With the pictures omitted, write out the entries that follow exactly as they stand.

• Data extracts:
■ ■ ■
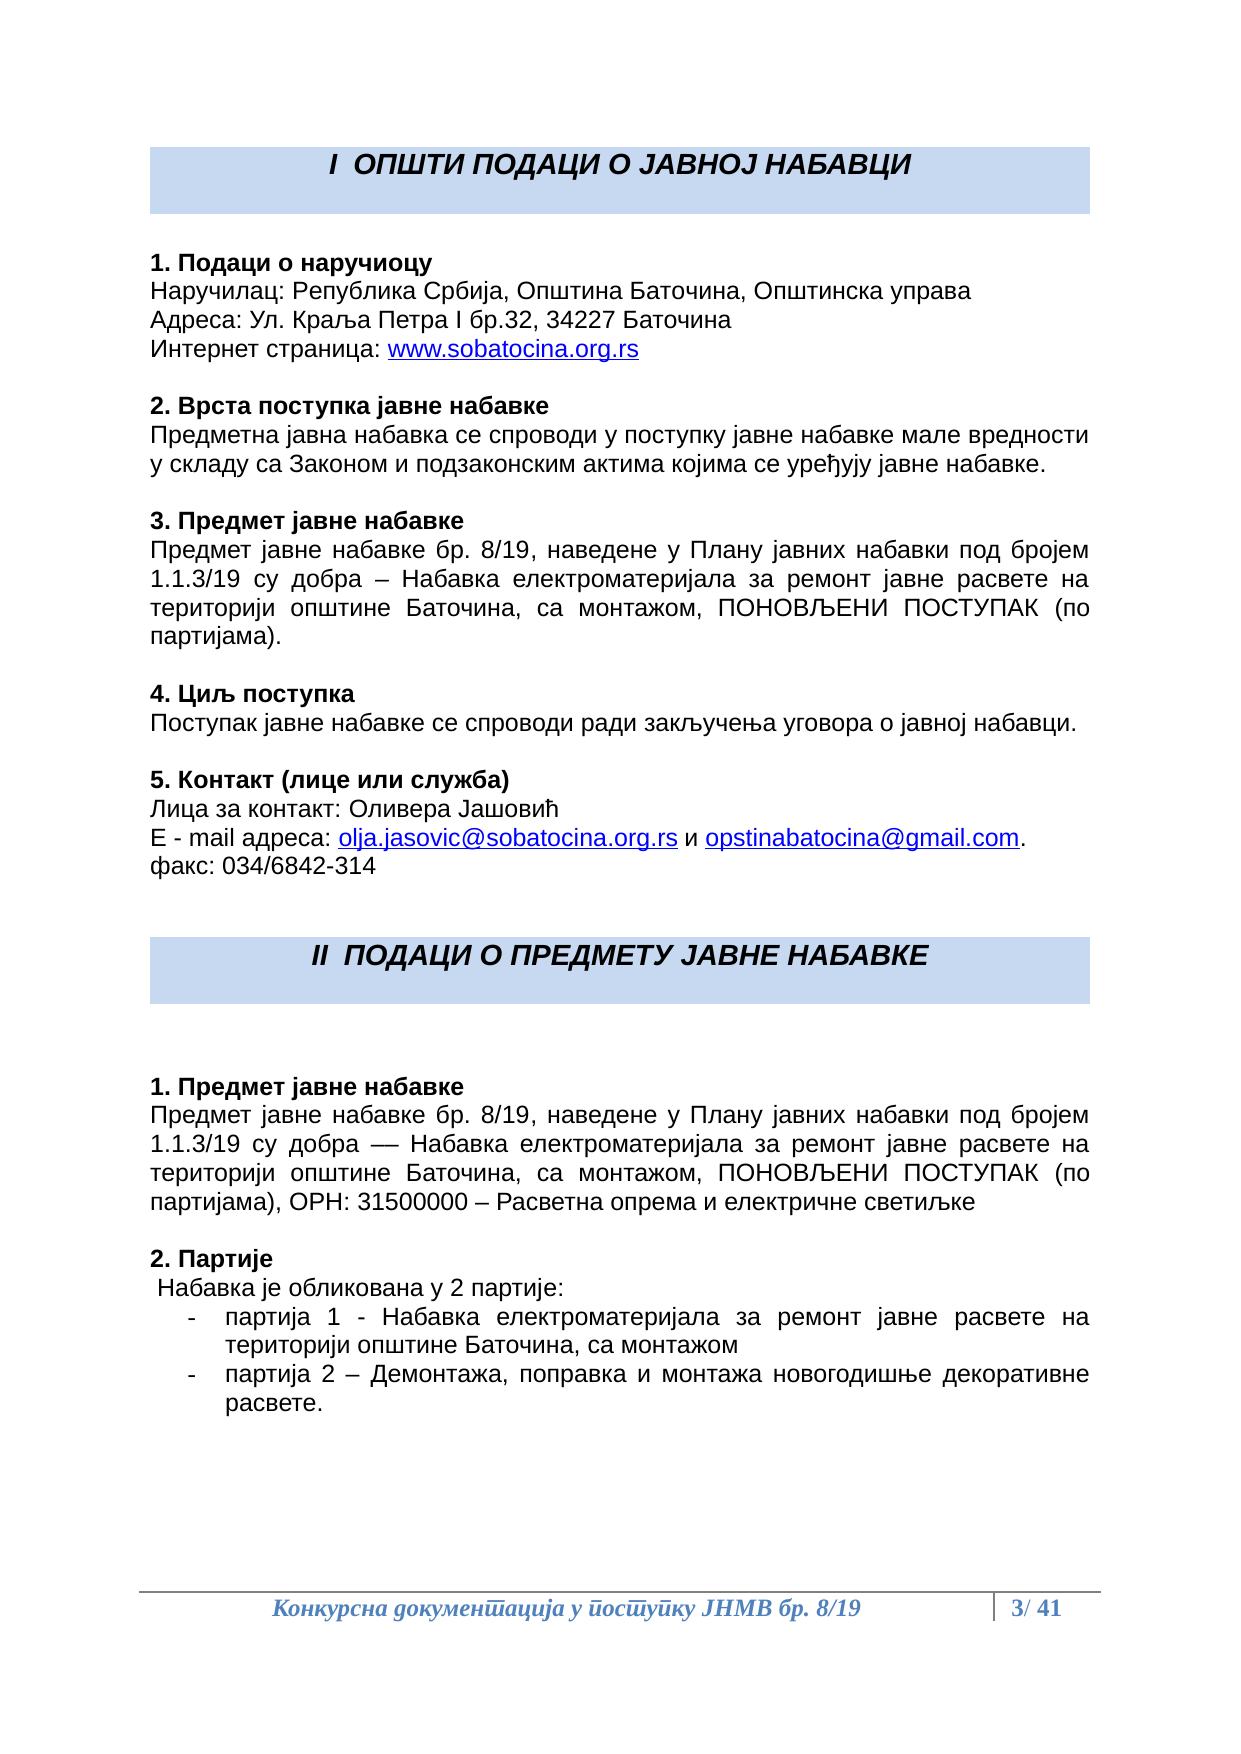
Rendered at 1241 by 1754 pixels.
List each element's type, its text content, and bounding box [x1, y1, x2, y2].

text 2. Партије [150, 1244, 1090, 1273]
text 3. Предмет јавне набавке [150, 506, 1090, 535]
text Предмет јавне набавке бр. 8/19, наведене у Плану јавних набавки под бројем 1.1.3/19 су добра –– Набавка електроматеријала за ремонт јавне расвете на територији општине Баточина, са монтажом, ПОНОВЉЕНИ ПОСТУПАК (по партијама), ОРН: 31500000 – Расветна опрема и електричне светиљке [150, 1100, 1090, 1215]
list партија 2 – Демонтажа, поправка и монтажа новогодишње декоративне расвете. [187, 1359, 1090, 1417]
text Предметна јавна набавка се спроводи у поступку јавне набавке мале вредности у складу са Законом и подзаконским актима којима се уређују јавне набавке. [150, 420, 1090, 477]
text 5. Контакт (лице или служба) [150, 765, 1090, 794]
text Адреса: Ул. Краља Петра I бр.32, 34227 Баточина [150, 305, 1090, 334]
text Набавка је обликована у 2 партијe: [150, 1273, 1090, 1302]
text Поступак јавне набавке се спроводи ради закључења уговора о јавној набавци. [150, 707, 1090, 736]
text Наручилац: Република Србија, Општина Баточина, Општинска управа [150, 276, 1090, 305]
text Лица за контакт: Оливера Јашовић [150, 794, 1090, 822]
text факс: 034/6842-314 [150, 851, 1090, 880]
text II ПОДАЦИ О ПРЕДМЕТУ ЈАВНЕ НАБАВКЕ [150, 937, 1090, 971]
text Предмет јавне набавке бр. 8/19, наведене у Плану јавних набавки под бројем 1.1.3/19 су добра – Набавка електроматеријала за ремонт јавне расвете на територији општине Баточина, са монтажом, ПОНОВЉЕНИ ПОСТУПАК (по партијама). [150, 535, 1090, 650]
text 1. Предмет јавне набавке [150, 1072, 1090, 1100]
list партија 1 - Набавка електроматеријала за ремонт јавне расвете на територији општине Баточина, са монтажом [187, 1302, 1090, 1359]
text 2. Врста поступка јавне набавке [150, 391, 1090, 420]
text Е - mail адреса: olja.jasovic@sobatocina.org.rs и opstinabatocina@gmail.com. [150, 822, 1090, 851]
text 1. Подаци о наручиоцу [150, 247, 1090, 276]
text 4. Циљ поступка [150, 679, 1090, 707]
text Интернет страница: www.sobatocina.org.rs [150, 334, 1090, 362]
text I ОПШТИ ПОДАЦИ О ЈАВНОЈ НАБАВЦИ [150, 147, 1090, 180]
■ ■ ■
• Result:
Rendered at 1241 by 1754 pixels.
List each element's type, its text content, and bounding box [x1, y1, x2, y2].

text 2. Партије [150, 1244, 1090, 1273]
text 3. Предмет јавне набавке [150, 506, 1090, 535]
text Предмет јавне набавке бр. 8/19, наведене у Плану јавних набавки под бројем 1.1.3/19 су добра –– Набавка електроматеријала за ремонт јавне расвете на територији општине Баточина, са монтажом, ПОНОВЉЕНИ ПОСТУПАК (по партијама), ОРН: 31500000 – Расветна опрема и електричне светиљке [150, 1100, 1090, 1215]
list партија 2 – Демонтажа, поправка и монтажа новогодишње декоративне расвете. [187, 1359, 1090, 1417]
text Предметна јавна набавка се спроводи у поступку јавне набавке мале вредности у складу са Законом и подзаконским актима којима се уређују јавне набавке. [150, 420, 1090, 477]
text 5. Контакт (лице или служба) [150, 765, 1090, 794]
text Адреса: Ул. Краља Петра I бр.32, 34227 Баточина [150, 305, 1090, 334]
text Набавка је обликована у 2 партијe: [150, 1273, 1090, 1302]
text Поступак јавне набавке се спроводи ради закључења уговора о јавној набавци. [150, 707, 1090, 736]
text Наручилац: Република Србија, Општина Баточина, Општинска управа [150, 276, 1090, 305]
text Лица за контакт: Оливера Јашовић [150, 794, 1090, 822]
text факс: 034/6842-314 [150, 851, 1090, 880]
text II ПОДАЦИ О ПРЕДМЕТУ ЈАВНЕ НАБАВКЕ [150, 937, 1090, 971]
text Предмет јавне набавке бр. 8/19, наведене у Плану јавних набавки под бројем 1.1.3/19 су добра – Набавка електроматеријала за ремонт јавне расвете на територији општине Баточина, са монтажом, ПОНОВЉЕНИ ПОСТУПАК (по партијама). [150, 535, 1090, 650]
text 1. Предмет јавне набавке [150, 1072, 1090, 1100]
list партија 1 - Набавка електроматеријала за ремонт јавне расвете на територији општине Баточина, са монтажом [187, 1302, 1090, 1359]
text 2. Врста поступка јавне набавке [150, 391, 1090, 420]
text Е - mail адреса: olja.jasovic@sobatocina.org.rs и opstinabatocina@gmail.com. [150, 822, 1090, 851]
text 1. Подаци о наручиоцу [150, 247, 1090, 276]
text 4. Циљ поступка [150, 679, 1090, 707]
text Интернет страница: www.sobatocina.org.rs [150, 334, 1090, 362]
text I ОПШТИ ПОДАЦИ О ЈАВНОЈ НАБАВЦИ [150, 147, 1090, 180]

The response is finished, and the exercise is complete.